When I realized that my family and I needed to move, the idea came to me fully formed. It was whole and hard, like a pearl I didn’t want, discovered in an oyster I didn’t know I had. For over a year, we explored the idea, fought against it, and ultimately accepted that a fresh start somewhere new was the best thing we could do for our family. 

The hardest part, besides, of course, saying goodbye to the people we’d come to love in Tallahassee, was leaving our house. Leaving a house is an emotional milestone for many people, I know, but we’d built this house over a decade earlier. We pressed our young family’s handprints into the driveway cement as it was drying. Then we added an addition to the house, right before the pandemic, and pressed our fully formed family’s handprints into the cement of the new back porch. 

It was the house I brought three of my babies home to, where first steps were taken, vegetable gardens were tended, and where we watched the oak tree sentries in the front yard grow along with our children. It kept us safe during a global pandemic, and it was a loyal haven during our own personal storms. 

And we had to give it up. I wrestled with this and shed many tears as I detached myself from all the ways the house itself had come to mean “home.” We ended up buying a house in Knoxville before selling our Florida home. This helped immensely, because I could start to imagine a new scene for our family life. 

The for sale sign went up and we hightailed it out of town so we wouldn’t have to worry about keeping the house perfect during showings. Within a day, we got two strong offers. Then the real beauty started to unfold. 

Our agent forwarded me a note from the buyers. One of them wrote that she’d been “in awe and overwhelmed with joy and gratitude all day.” She shared that she’d dreamed and prayed for years of having a home minutes from friends and family. (We learned later that the buyers were moving back to where one of them had grown up after living overseas for years.) The note ended with the buyers saying they looked forward to thanking us in person. 

My grip on my house loosened and I was full of peace. I knew that our home was not just liked, but loved. That it meant something more than just a nice place to live to the people who would inhabit it next. 

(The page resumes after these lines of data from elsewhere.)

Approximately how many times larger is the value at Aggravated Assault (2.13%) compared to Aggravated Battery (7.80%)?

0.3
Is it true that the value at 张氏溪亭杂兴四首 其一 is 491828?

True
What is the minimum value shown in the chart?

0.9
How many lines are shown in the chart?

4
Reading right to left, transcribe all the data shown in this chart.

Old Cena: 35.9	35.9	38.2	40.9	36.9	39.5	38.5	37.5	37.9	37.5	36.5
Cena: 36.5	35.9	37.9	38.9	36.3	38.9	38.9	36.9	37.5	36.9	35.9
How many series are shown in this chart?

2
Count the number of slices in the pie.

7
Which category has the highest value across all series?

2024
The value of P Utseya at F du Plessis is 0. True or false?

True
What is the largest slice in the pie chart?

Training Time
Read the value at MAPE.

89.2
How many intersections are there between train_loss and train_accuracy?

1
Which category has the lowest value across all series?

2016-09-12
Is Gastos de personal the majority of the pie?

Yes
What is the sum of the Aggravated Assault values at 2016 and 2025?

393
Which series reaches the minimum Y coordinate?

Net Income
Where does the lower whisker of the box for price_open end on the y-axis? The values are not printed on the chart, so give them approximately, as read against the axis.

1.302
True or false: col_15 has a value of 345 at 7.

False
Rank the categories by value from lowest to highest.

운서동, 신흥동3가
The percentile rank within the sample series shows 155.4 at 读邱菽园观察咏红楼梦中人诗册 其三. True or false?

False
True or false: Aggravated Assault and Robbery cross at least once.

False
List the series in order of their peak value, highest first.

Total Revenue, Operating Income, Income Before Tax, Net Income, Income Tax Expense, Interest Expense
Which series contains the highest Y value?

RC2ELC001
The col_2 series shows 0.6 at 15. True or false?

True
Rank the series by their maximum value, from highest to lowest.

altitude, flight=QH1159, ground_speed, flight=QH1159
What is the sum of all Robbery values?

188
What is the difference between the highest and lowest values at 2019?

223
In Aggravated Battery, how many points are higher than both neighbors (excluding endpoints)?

But the story didn’t end there.

Credit: Jen Grantham/Stocksy

When we signed our closing papers, we saw the buyers and went in to meet them. The deep connection between us was palpable. We hugged and I could hardly talk through the thickness in my throat. I know it’s unusual for the buyers and sellers to even meet, but we were drawn to each other. And the buyers were going to be our landlords for two months on top of it!

During these months, we invited the new owners over for dinner. People were surprised by this. But it felt right to all of us and we went along with it. There was even more opening of hearts — things that, honestly, feel too sacred to share here and with the world. 

Houses are so much more than sticks and bricks and mortar. They’re the intimate settings of our very lives, and the people who live in the same house through the years are bound together in ways that usually remain a mystery. In our case, we treasure the honor of knowing the people who have continued the line of life in our beloved old house.